Roles of Fukutin, the Gene Responsible for Fukuyama-Type Congenital Muscular Dystrophy, in Neurons: Possible Involvement in Synaptic Function and Neuronal Migration

Fukutin is a gene responsible for Fukuyama-type congenital muscular dystrophy (FCMD), accompanying ocular and brain malformations represented by cobblestone lissencephaly. Fukutin is related to basement membrane formation via the glycosylation of α-dystoglycan (α-DG), and astrocytes play a crucial role in the pathogenesis of the brain lesion. On the other hand, its precise function in neurons is unknown. In this experiment, the roles of fukutin in mature and immature neurons were examined using brains from control subjects and FCMD patients and cultured neuronal cell lines. In quantitative PCR, the expression level of fukutin looked different depending on the region of the brain examined. A similar tendency in DG expression appears to indicate a relation between fukutin and α-DG in mature neurons. An increase of DG mRNA and core α-DG in the FCMD cerebrum also supports the relation. In immunohistochemistry, dot-like positive reactions for VIA4-1, one of the antibodies detecting the glycosylated α-DG, in Purkinje cells suggest that fukutin is related to at least a post-synaptic function via the glycosylation of α-DG. As for immature neurons, VIA4-1 was predominantly positive in cells before and during migration with expression of fukutin, which suggest a participation of fukutin in neuronal migration via the glycosylation of α-DG. Moreover, fukutin may prevent neuronal differentiation, because its expression was significantly lower in the adult cerebrum and in differentiated cultured cells.

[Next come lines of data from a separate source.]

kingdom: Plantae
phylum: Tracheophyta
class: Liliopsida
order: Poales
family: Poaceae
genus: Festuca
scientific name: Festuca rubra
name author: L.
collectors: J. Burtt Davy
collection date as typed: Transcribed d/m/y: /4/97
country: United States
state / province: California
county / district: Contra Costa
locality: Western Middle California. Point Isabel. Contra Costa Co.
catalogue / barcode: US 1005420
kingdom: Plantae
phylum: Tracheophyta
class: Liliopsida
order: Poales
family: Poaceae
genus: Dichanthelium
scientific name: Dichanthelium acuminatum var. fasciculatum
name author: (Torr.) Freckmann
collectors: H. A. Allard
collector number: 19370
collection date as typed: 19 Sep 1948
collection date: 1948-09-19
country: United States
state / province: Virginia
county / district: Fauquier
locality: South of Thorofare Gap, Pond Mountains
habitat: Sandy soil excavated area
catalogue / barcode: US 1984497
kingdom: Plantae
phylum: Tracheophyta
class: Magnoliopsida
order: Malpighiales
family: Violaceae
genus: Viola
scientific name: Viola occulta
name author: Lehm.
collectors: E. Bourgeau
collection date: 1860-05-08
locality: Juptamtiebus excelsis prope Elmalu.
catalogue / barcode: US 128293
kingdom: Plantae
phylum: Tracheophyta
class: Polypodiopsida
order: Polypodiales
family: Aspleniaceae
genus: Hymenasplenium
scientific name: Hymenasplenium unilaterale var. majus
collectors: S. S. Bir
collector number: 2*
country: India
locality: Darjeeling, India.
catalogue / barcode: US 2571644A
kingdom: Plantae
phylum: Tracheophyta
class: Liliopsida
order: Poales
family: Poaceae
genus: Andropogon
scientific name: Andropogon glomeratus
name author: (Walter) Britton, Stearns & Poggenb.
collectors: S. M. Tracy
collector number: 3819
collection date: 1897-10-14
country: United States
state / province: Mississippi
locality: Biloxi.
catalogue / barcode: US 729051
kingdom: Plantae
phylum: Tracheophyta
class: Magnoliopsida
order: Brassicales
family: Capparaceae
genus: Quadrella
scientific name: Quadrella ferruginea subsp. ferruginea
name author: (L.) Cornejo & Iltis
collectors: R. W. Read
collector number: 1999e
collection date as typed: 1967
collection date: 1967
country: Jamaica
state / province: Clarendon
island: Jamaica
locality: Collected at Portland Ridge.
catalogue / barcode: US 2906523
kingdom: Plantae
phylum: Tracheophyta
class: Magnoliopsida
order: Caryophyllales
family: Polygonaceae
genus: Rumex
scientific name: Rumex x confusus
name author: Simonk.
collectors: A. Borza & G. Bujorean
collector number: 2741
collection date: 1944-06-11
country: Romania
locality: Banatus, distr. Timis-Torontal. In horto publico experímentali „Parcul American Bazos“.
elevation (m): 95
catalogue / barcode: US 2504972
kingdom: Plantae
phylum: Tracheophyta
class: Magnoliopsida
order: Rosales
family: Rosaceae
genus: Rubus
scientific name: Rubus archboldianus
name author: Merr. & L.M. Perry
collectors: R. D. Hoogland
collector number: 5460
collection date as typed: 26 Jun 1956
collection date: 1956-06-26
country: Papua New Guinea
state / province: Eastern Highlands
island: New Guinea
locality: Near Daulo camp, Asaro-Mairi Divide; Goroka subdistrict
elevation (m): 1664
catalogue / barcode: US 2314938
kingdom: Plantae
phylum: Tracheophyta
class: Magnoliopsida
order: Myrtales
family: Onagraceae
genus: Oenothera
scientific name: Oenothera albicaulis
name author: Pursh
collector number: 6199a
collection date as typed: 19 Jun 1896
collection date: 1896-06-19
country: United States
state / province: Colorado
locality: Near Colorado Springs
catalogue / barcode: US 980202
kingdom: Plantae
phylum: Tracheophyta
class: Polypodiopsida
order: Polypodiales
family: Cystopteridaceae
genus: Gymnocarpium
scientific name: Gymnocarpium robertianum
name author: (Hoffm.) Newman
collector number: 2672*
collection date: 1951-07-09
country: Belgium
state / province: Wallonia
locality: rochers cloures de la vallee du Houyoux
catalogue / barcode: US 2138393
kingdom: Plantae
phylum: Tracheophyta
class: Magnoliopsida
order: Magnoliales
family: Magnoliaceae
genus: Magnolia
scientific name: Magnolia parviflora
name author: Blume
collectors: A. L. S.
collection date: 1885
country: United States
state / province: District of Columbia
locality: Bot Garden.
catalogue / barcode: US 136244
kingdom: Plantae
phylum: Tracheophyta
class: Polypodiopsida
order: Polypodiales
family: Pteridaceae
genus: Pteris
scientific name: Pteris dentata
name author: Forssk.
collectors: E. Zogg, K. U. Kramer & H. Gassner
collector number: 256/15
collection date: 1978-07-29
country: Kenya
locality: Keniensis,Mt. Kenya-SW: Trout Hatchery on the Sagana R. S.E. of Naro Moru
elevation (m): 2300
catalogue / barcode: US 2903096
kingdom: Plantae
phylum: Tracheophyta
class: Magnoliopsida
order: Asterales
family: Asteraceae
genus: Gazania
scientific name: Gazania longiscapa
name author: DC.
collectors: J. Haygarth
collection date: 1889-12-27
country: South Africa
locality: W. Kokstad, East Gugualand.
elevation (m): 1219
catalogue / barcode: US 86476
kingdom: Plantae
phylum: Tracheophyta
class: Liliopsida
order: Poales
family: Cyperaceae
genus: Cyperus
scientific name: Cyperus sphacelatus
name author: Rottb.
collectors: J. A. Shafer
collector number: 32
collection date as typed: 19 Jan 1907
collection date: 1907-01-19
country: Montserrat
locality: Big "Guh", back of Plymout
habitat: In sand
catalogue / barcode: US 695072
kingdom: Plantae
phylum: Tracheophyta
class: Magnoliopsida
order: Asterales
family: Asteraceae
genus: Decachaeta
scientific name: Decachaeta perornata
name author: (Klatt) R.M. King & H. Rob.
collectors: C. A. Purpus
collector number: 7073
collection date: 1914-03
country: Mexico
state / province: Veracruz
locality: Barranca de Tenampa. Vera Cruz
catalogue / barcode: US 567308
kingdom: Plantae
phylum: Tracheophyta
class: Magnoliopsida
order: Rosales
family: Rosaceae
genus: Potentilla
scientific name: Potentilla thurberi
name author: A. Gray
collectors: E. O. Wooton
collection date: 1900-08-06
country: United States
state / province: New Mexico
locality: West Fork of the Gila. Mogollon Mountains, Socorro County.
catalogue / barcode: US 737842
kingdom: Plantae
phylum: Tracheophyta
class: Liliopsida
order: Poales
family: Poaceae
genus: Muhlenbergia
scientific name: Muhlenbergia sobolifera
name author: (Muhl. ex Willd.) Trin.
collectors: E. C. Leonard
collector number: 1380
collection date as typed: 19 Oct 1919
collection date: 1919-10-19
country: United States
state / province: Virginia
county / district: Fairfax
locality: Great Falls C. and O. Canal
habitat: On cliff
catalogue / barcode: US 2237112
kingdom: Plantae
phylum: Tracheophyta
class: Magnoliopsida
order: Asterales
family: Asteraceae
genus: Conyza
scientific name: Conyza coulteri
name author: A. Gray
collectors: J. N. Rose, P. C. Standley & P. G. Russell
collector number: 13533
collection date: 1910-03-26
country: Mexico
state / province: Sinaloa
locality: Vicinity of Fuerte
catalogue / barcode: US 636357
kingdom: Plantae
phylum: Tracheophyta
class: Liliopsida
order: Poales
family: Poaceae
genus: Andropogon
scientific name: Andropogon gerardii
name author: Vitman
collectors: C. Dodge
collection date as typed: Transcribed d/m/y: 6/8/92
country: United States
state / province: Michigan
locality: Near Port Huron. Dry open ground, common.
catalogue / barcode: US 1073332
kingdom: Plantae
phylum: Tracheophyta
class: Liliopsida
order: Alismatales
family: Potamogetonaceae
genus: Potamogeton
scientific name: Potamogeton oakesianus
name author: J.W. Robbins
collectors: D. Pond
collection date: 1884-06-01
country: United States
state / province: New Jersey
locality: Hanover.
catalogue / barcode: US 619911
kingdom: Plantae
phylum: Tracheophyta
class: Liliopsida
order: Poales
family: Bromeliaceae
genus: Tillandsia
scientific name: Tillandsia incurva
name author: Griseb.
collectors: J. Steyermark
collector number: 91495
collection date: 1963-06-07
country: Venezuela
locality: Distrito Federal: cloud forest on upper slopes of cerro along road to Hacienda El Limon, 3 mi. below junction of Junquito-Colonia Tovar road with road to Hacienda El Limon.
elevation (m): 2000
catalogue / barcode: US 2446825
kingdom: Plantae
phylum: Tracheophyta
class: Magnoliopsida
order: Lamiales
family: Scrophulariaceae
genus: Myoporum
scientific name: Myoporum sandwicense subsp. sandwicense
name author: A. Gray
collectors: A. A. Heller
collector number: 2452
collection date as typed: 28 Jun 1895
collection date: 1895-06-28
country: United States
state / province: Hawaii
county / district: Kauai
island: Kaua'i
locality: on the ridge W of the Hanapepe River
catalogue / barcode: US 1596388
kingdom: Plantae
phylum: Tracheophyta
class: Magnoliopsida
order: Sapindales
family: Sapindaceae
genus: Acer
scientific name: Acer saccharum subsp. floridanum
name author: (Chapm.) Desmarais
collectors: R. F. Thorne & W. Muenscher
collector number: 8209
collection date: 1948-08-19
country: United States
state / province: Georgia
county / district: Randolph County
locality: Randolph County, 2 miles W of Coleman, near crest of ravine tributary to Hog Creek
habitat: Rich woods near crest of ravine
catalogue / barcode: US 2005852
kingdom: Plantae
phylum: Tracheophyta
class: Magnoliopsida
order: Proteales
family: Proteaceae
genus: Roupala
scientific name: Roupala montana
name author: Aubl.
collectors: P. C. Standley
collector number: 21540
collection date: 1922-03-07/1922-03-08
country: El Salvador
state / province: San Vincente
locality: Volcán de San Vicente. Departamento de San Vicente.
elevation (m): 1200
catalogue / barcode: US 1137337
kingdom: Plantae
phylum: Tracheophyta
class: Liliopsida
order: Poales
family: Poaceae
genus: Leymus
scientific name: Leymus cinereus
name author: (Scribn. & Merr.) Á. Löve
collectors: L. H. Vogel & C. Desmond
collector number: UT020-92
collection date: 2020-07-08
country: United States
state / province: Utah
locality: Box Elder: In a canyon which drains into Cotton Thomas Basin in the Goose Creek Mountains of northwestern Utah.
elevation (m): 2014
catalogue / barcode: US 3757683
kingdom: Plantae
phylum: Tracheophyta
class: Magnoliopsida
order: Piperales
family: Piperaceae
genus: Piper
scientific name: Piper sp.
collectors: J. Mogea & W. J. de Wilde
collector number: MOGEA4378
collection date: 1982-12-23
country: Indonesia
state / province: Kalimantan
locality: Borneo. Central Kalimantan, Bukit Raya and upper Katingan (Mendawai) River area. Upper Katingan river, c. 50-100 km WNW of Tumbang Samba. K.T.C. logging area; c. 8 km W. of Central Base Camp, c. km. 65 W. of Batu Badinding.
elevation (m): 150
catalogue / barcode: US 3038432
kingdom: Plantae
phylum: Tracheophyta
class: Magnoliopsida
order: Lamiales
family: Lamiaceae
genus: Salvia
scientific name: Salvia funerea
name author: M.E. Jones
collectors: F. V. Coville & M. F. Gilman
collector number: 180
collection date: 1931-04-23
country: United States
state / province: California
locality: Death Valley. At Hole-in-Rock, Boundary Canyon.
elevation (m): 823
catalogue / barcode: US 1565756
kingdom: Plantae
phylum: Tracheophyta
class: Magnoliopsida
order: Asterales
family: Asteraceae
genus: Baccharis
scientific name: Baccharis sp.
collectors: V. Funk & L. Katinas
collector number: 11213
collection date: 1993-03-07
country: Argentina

A knockdown of fukutin was considered to induce differentiation in cultured cells. Fukutin seems to be necessary to keep migrating neurons immature during migration, and also to support migration via α-DG.

Post-transcriptional regulation of fukutin in an astrocytoma cell line

Fukutin is the gene responsible for Fukuyama‐type congenital muscular dystrophy (FCMD), an autosomal recessive disease associated with central nervous system (CNS) and eye anomalies. Fukutin is involved in basement membrane formation via the glycosylation of α‐dystroglycan (α‐DG), and hypoglycosylation of α‐DG provokes the muscular, CNS and eye lesions of FCMD. Astrocytes play an important role in the pathogenesis of the CNS lesions, but the post‐transcriptional regulation of fukutin mRNA has not been elucidated. In this study, we investigated the characteristics of fukutin mRNA using an astrocytoma cell line that expresses fukutin and glycosylated α‐DG. The glycosylation of α‐DG was considered to be increased by over‐expression of fukutin and decreased by knockdown of fukutin. Knockdown of Musashi‐1, one of the RNA‐binding proteins involved in the regulation of neuronal differentiation, induced a decrease in fukutin mRNA. Immunoprecipitation and ELISA‐based RNA‐binding assay demonstrated possible binding between fukutin mRNA and Musashi‐1 protein. A relationship between fukutin mRNA and vimentin protein was also proposed. In situ hybridization for fukutin mRNA showed a positive cytoplasmic reaction including cytoplasmic processes. From these results, fukutin mRNA is suggested to be a localized mRNA up‐regulated by Musashi‐1 and to be a component of a mRNA‐protein complex which includes Musashi‐1 and (presumably) vimentin proteins.